When Yisca Shalev first arrived in the United States in 2009 — sent by the Jewish Agency for Israel for a one-year posting as Israeli shliha, or emissary, to the Central NJ community — she was warm and forthcoming but still a nervous newcomer. But this summer — her third stint of service to the local community — she said she feels like family.

The 26-year-old from the West Bank community of Kedumim is serving as the Israel culture specialist at the summer camp run by the YM-YWHA of Union County, a beneficiary agency of Jewish Federation of Greater MetroWest NJ, and helping supervise the young Israelis working as summer shlihim there.

The NJ connection has changed Shalev’s direction in some ways, and confirmed it in others. When she was growing up, her family, Orthodox Jews with a Sephardi background, often hosted young people visiting Israel in their home. That personal connection with Jews from the Diaspora inspired her desire to serve as a shliha. On the other hand, after her post-high school army service, Shalev had studied television and film production; now, having worked with youngsters in the United States, she has decided to go back to college — to become a teacher. “I want to work with children of all ages,” she said as she paused to return a hug from a passing camper.

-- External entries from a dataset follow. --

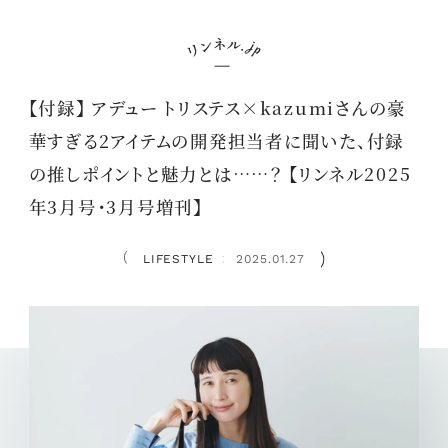
【付録】 アデュー トリステス×kazumiさんの豪
華すぎる2アイテムの開発担当者に聞いた、付録
の推しポイントと魅力とは……？ 【リンネル2025
年3月号・3月号増刊】
LIFESTYLE
2025.01.27
：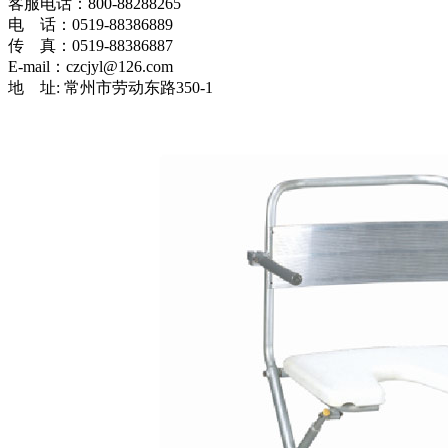
客服电话：800-88288265
电 话：0519-88386889
传 真：0519-88386887
E-mail：czcjyl@126.com
地 址: 常州市劳动东路350-1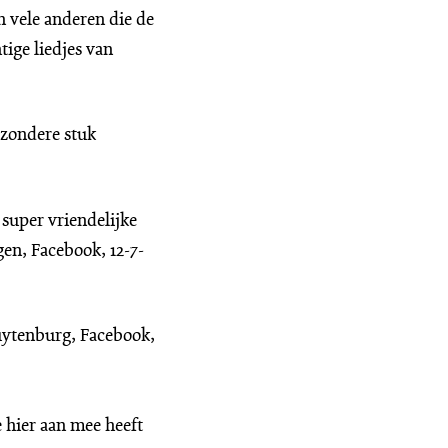
 vele anderen die de
ige liedjes van
jzondere stuk
 super vriendelijke
gen, Facebook, 12-7-
uytenburg, Facebook,
 hier aan mee heeft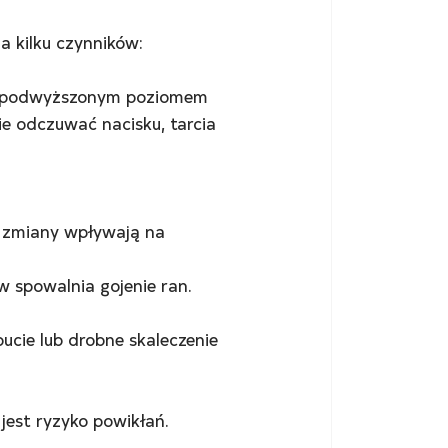
 kilku czynników:
 podwyższonym poziomem 
e odczuwać nacisku, tarcia 
e zmiany wpływają na 
w spowalnia gojenie ran.
cie lub drobne skaleczenie 
jest ryzyko powikłań.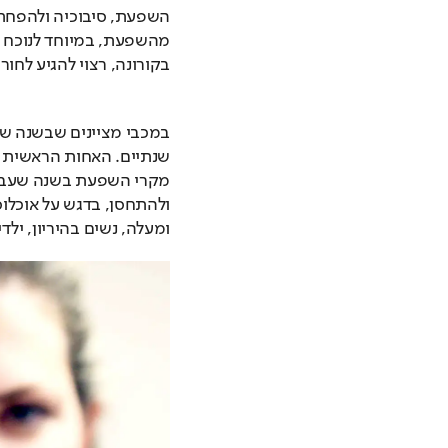
בקורונה, רצוי להגיע לחור
ומעלה, נשים בהיריון, ילדים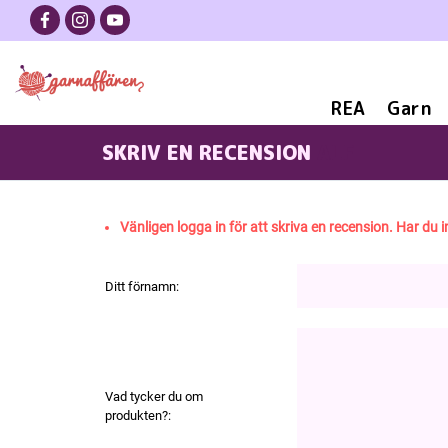
REA
Garn
SKRIV EN RECENSION
ALF
Vänligen logga in för att skriva en recension. Har du i
Ditt förnamn:
Vad tycker du om
produkten?: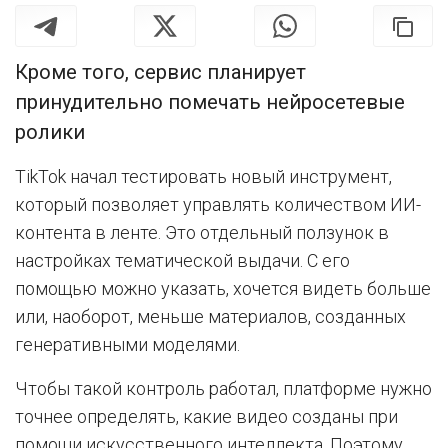
Кроме того, сервис планирует
принудительно помечать нейросетевые
ролики
TikTok начал тестировать новый инструмент,
который позволяет управлять количеством ИИ-
контента в ленте. Это отдельный ползунок в
настройках тематической выдачи. С его
помощью можно указать, хочется видеть больше
или, наоборот, меньше материалов, созданных
генеративными моделями.
Чтобы такой контроль работал, платформе нужно
точнее определять, какие видео созданы при
помощи искусственного интеллекта. Поэтому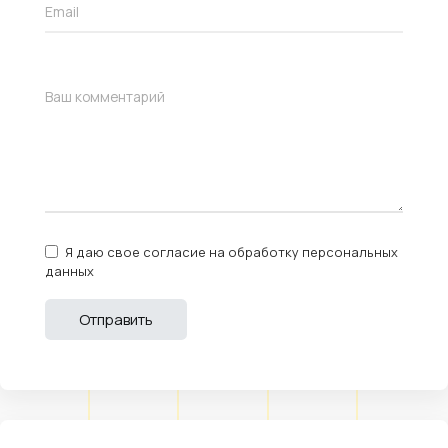
Я даю свое согласие на обработку персональных
данных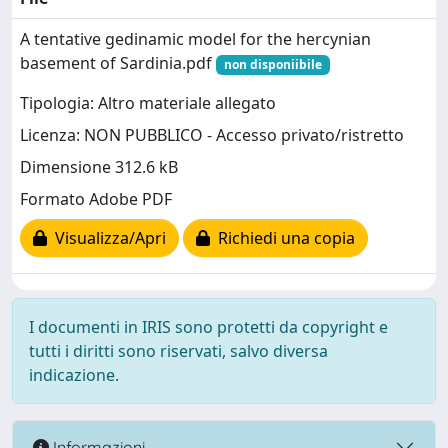
A tentative gedinamic model for the hercynian
basement of Sardinia.pdf
non disponiibile
Tipologia: Altro materiale allegato
Licenza: NON PUBBLICO - Accesso privato/ristretto
Dimensione 312.6 kB
Formato Adobe PDF
Visualizza/Apri
Richiedi una copia
I documenti in IRIS sono protetti da copyright e
tutti i diritti sono riservati, salvo diversa
indicazione.
Informazioni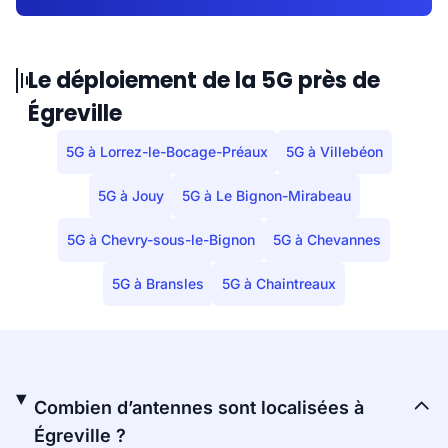
Le déploiement de la 5G près de
Égreville
5G à Lorrez-le-Bocage-Préaux
5G à Villebéon
5G à Jouy
5G à Le Bignon-Mirabeau
5G à Chevry-sous-le-Bignon
5G à Chevannes
5G à Bransles
5G à Chaintreaux
Combien d’antennes sont localisées à
Égreville ?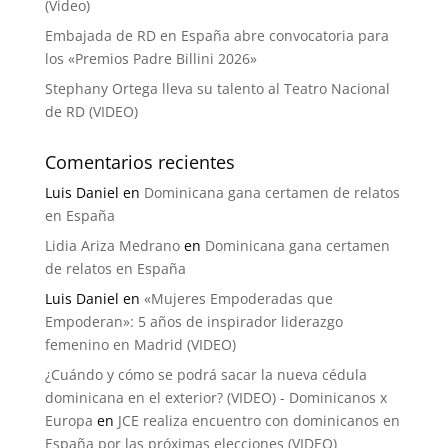
(Video)
Embajada de RD en España abre convocatoria para
los «Premios Padre Billini 2026»
Stephany Ortega lleva su talento al Teatro Nacional
de RD (VIDEO)
Comentarios recientes
Luis Daniel
en
Dominicana gana certamen de relatos
en España
Lidia Ariza Medrano
en
Dominicana gana certamen
de relatos en España
Luis Daniel
en
«Mujeres Empoderadas que
Empoderan»: 5 años de inspirador liderazgo
femenino en Madrid (VIDEO)
¿Cuándo y cómo se podrá sacar la nueva cédula
dominicana en el exterior? (VIDEO) - Dominicanos x
Europa
en
JCE realiza encuentro con dominicanos en
España por las próximas elecciones (VIDEO)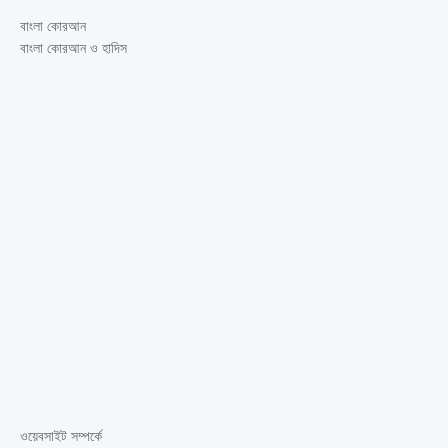
বাংলা কোরআন
বাংলা কোরআন ও হাদিস
ওয়েবসাইট সম্পর্কে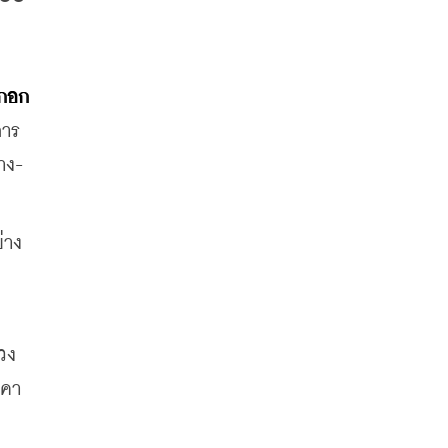
กอก
การ
าง-
่าง
วง
าคา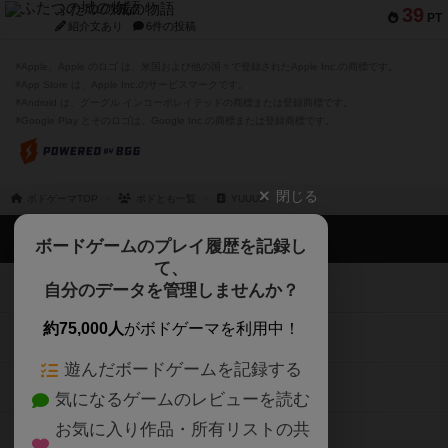
ふたつの城の物語
39
PT
紹介文あり
6件の投稿
※Apple、Apple のロゴ は、米国および他の国々で登録されたApple Inc.の商標です。
※App Store は、Apple Inc.のサービスマークです。
※Android は、グーグル インコーポレイテッドの商標または登録商標です。
※Google Play とそのロゴは、Google Inc.の商標または登録商標です。
閉じる
ボドゲーマTOP
ボドとも一覧
YUUUU
ボドゲーマTOP
ボードゲームのプレイ履歴を記録し
て、
ボードゲームを検索する
自分のデータを管理しませんか？
約75,000人
がボドゲーマを利用中！
ボードゲームの新着レビュー
遊んだボードゲームを記録する
ボードゲーム会情報
気になるゲームのレビューを読む
お気に入り作品・所有リストの共
メカニクス特集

After finishing her first contract in 2010 with what was then the Jewish Federation of Central NJ (now part of the Jewish Federation of Greater MetroWest NJ), Shalev was invited by the Jewish Federation of Rhode Island to serve as its first shliha, based in Providence. It was a very different proposition from the Central community, she said. Given the smaller size of the RI community, it proved far easier to get to know people — and to get known. “Every time I went to the supermarket, I’d see someone I knew,” she said. “They’d be calling out, ‘Shalom, boker tov!’” — “Hello, good morning!”

But she had also forged strong bonds with the Jewish community in Union County. At the end of the RI contract, she came back to the Y in the summer of 2011, as a senior camp counselor, before finally returning to Israel last September. She went to work for JAFI in Jerusalem in its shlihim orientation program. The Israelis are well educated about America, she said, but she was able to guide the trainees on what they need to know about their own country, so as to be better equipped to educate members of their host communities.

Two days a week over a four-month period, she and a fellow trainer — also a former shliha — had their group visit cultural and historic sites, like The Israel Museum and Beit Hatfutsot: The Museum of the Jewish People. They also took their trainees to Yerucham, a development community in the Negev that is partnered with a Jewish federation in the United States. “We wanted them to learn about the things that we felt we were missing when we came to the U.S.,” she said. “It was fun for me too. I loved going to all those places.”

Back in New Jersey, Shalev has comfortably settled in with one of her host families from her year here, Marvin and Lynn Rosensweig of Hillside, who have welcomed her as warmly as before. The current local shliha, Natalie Elgrabli, was also delighted to have her around. “It’s been great having someone else who knows the ropes, and who can also help lead activities,” she told NJ Jewish News soon after camp began. That help became even more valuable when Elgrabli left to participate in a JAFI mission to Ukraine. Shalev stepped in as supervisor for the Israeli counselors.

Shalev was full of praise for her successor. “Natalie is really a wonderful person,” she said. “The community has been really lucky to have her.” It is evident that the community felt the same way about Shalev.